« Fini la naïveté, maintenant c'est l'action. » C'est avec un ton volontariste que le commissaire européen au Marché intérieur, le Français Thierry Breton, présentait ce jeudi aux côtés de Valdis Dombrovskis, le vice-président de la Commission, et commissaire en charge du Commerce, les grandes lignes de la Loi sur les matières premières critiques (Critical Raw Materials Act), à l'issue d'un travail de 18 mois. Celle-ci vise à réduire les importations des pays européens de 18 métaux considérés comme stratégiques et à sécuriser leur approvisionnement pour développer les filières industrielles locales permettant de décarboner l'économie de l'Union européenne.
La demande va exploser
En effet, la demande de certains métaux comme le lithium, le nickel, les terres rares ou encore le cobalt va exploser. Ainsi, « d'ici 2030, les besoins de terres rares pour produire des turbines éoliennes vont être multipliés par cinq d'ici 2030, ceux du lithium, indispensable pour produire des batteries pour véhicules électriques, vont être multipliés par 12 d'ici 2030 et par 21 d'ici 2050 », a rappelé Valdis Dombrovskis.

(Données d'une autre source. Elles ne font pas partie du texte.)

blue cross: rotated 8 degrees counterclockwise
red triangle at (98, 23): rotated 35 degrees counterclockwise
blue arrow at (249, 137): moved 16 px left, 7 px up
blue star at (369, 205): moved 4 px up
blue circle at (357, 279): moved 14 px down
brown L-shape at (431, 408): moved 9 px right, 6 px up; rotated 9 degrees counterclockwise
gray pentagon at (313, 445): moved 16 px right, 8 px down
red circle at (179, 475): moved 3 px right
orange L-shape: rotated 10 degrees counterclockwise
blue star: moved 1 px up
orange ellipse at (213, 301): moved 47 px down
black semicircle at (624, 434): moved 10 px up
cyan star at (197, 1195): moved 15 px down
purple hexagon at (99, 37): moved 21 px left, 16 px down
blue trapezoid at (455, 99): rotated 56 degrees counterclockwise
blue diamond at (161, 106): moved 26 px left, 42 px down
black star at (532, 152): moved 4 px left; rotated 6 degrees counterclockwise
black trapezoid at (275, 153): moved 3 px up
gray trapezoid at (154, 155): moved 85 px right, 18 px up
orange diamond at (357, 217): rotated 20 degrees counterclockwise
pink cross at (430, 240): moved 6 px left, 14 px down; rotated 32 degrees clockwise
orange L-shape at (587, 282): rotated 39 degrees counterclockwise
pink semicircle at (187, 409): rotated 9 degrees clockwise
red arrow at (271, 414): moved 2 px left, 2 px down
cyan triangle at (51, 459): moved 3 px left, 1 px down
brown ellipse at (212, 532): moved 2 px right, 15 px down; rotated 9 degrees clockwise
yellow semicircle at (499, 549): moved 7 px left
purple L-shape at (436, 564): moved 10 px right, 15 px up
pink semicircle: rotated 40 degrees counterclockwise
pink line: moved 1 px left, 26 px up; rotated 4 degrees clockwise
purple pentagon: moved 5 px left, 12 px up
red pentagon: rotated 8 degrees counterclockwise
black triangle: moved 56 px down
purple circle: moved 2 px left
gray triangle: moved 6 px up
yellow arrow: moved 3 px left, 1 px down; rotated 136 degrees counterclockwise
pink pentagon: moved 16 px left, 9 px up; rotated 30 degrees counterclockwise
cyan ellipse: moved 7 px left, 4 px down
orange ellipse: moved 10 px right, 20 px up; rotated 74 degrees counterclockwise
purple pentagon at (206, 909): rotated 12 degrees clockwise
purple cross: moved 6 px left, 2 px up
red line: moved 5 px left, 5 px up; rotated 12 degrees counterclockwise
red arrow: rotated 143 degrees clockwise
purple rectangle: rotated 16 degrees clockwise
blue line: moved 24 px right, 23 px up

Outre la mise en place d'une plateforme d'achat commune, la stratégie européenne se déploie sur trois plans selon le document : assurer 10% de l'offre minière localement contre 3% aujourd'hui, développer des capacités de raffinage à hauteur de 40%, incorporer d'ici 2030 au moins 15% de métaux recyclés dans les produits.
Pour la Commission européenne, il s'agit de ne pas se faire distancer par la Chine, qui domine largement depuis des années ces marchés et ces activités. Thierry Breton a rappelé que nous dépendons pour 97% de nos besoins en magnésium et de 90% pour ceux d'aimants magnétiques de la République populaire. Le Vieux continent doit aussi composer avec les Etats-Unis dont le plan d'aides massif (Inflation Reduction Act) du président Joe Biden risque d'attirer nombre d'entreprises européennes pour investir outre-Atlantique.
Aussi, le texte de la loi fixe comme limite de ne pas dépendre d'un pays tiers unique pour plus de 65% des importations européennes de chacune des dix-huit matières premières définies comme stratégiques (y compris cobalt et nickel).
Simplifier les procédures
L'une des préconisations, notamment pour les projets d'activités extractives, est de simplifier et accélérer les procédures et les octrois de permis pour ouvrir des sites ou favoriser les implantations industrielles. L'ouverture d'une mine en Europe nécessite en moyenne cinq ans, le texte vise à réduire cette période de moitié tout en protégeant la biodiversité et l'environnement. Nombre de projets ont fait l'objet de contestation de la part de la population locale comme en Serbie pour l'ouverture d'une exploitation de lithium. « Nous avons des ressources minières. Il faut se donner les moyens de les extraire tout en respectant l'environnement. La technologie va nous y aider », a souligné Thierry Breton.
Comme l'Europe ne peut pas devenir indépendante sur l'approvisionnement en métaux, l'accent sera mis sur le développement de partenariats avec des pays producteurs. Thierry Breton a ainsi évoqué des discussions avec la Namibie sur des projets pour développer la production de terres rares et de lithium, avec la République démocratique du Congo (RDC) sur la production de cobalt.
Mais contrairement à la politique menée par d'autre pays, la Chine en l'occurrence, l'Europe compte sur des coopérations avec ces pays partenaires, que ce soit en particulier en Afrique et en Amérique latine, en proposant un meilleur partage de la valeur, en finançant le développement de chaînes de valeur locale, à condition de respecter les normes européennes en matière d'environnement, de biodiversité et de social.